Suspicion, denunciation, high and low hunts for alleged Trotskyists, spies and wreckers have reached such a pitch throughout Russia that it is safe to say that the past and future of everybody in the country is under review. Members and officials of trades unions, the Army and all political organisations are being sifted and sorted as though by a gigantic sieve. . . . Idols of the past become Trotskyists, wreckers or enemies overnight. So swift and vast are the changes in industry, from leadership down to the lowest grades, that it is impossible to keep track of them.” – (Daily Herald, June 5th, 1937.)
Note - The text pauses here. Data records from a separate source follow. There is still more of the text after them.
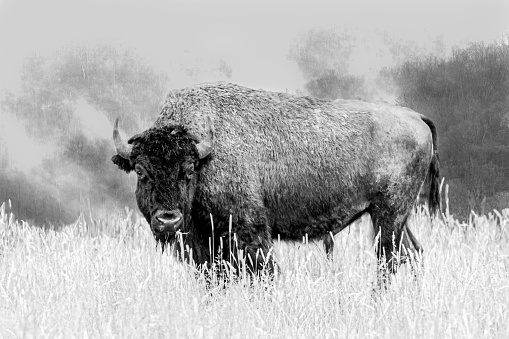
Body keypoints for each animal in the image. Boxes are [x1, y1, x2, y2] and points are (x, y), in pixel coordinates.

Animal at [113, 82, 438, 282]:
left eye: (189, 170)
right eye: (140, 171)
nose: (168, 219)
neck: (207, 152)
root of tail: (414, 116)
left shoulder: (250, 231)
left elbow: (263, 272)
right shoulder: (205, 243)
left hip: (389, 215)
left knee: (389, 261)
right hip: (392, 217)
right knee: (412, 254)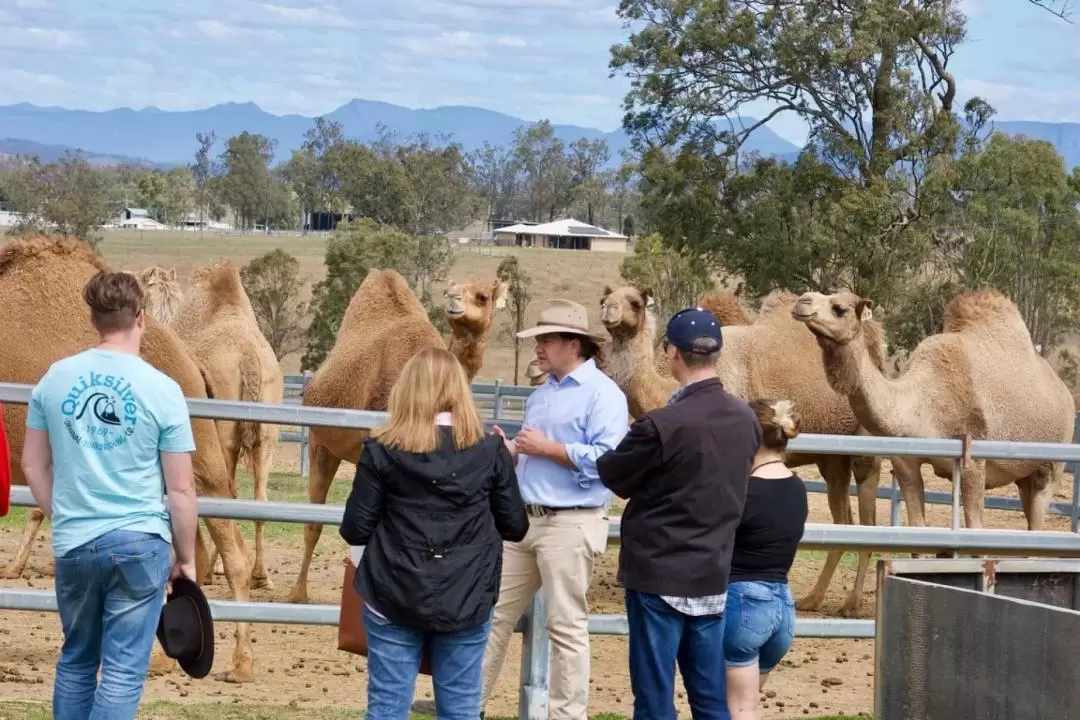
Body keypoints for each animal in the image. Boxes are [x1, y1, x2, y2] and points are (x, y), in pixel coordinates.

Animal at [162, 263, 285, 591]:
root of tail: (249, 357)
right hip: (268, 432)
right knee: (258, 498)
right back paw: (260, 576)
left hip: (223, 431)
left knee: (225, 493)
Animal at [287, 268, 505, 604]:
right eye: (449, 291)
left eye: (483, 296)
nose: (453, 301)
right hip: (320, 442)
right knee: (313, 521)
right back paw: (297, 594)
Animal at [600, 284, 885, 617]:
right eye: (606, 299)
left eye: (634, 302)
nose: (608, 311)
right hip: (832, 459)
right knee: (843, 520)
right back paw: (813, 599)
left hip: (864, 447)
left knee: (868, 519)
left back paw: (852, 604)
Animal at [790, 289, 1075, 533]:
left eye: (840, 309)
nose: (802, 301)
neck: (920, 405)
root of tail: (1066, 394)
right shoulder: (905, 463)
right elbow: (917, 527)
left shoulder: (974, 460)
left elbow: (974, 528)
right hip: (1024, 474)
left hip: (1052, 462)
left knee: (1038, 517)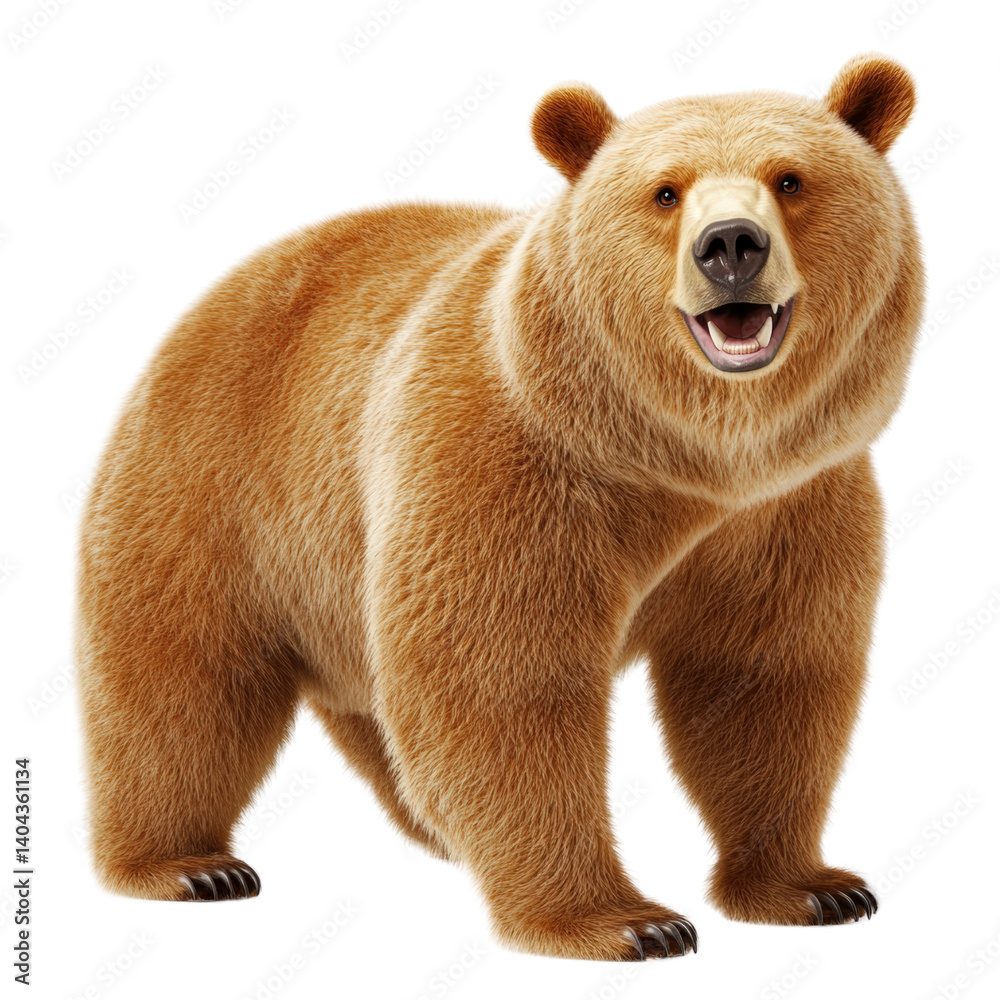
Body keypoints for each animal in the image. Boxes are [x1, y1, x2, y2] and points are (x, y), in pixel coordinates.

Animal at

“News of arrests, suicides, plots, still pours into Moscow from all parts of the Soviet Union. In the city of Ordjonikidze, in the North Caucasus, 5,362 people have been expelled from the Communist Party, according to newspaper reports. More than 30 Party and Government officials have been arrested at Rostov. One prominent Communist had committed suicide. The “Pacific Ocean Star” reports that Krutov, President of the Executive Committee of the Far Eastern Region, has been denounced as a “Japanese and Trotskyist enemy.” In White Russia, wreckers are alleged to have maimed thoroughbred bulls sent there to improve local stocks.” – (Daily Herald, June 18th, 1937.)
“Wholesale denunciations and arrests of officials for alleged shortcomings in their work are threatening to bring Soviet industry practically to a standstill. Demoralisation increases rather than diminishes because of the element of fear under which all are working – each one fears he may be the next to be denounced.” – (Daily Herald, June 19th, 1937.)
Mr. G. B. Shaw may go on thinking that the Russian Communist dictatorship is an amazing success, but Socialists remain of their first opinion: that dictatorship of a party does not lead to Socialism. Russia appears to be one more proof that it leads to a condition in which threatened chaos gives ambitious Napoleons their opportunity to plot for military dictatorship.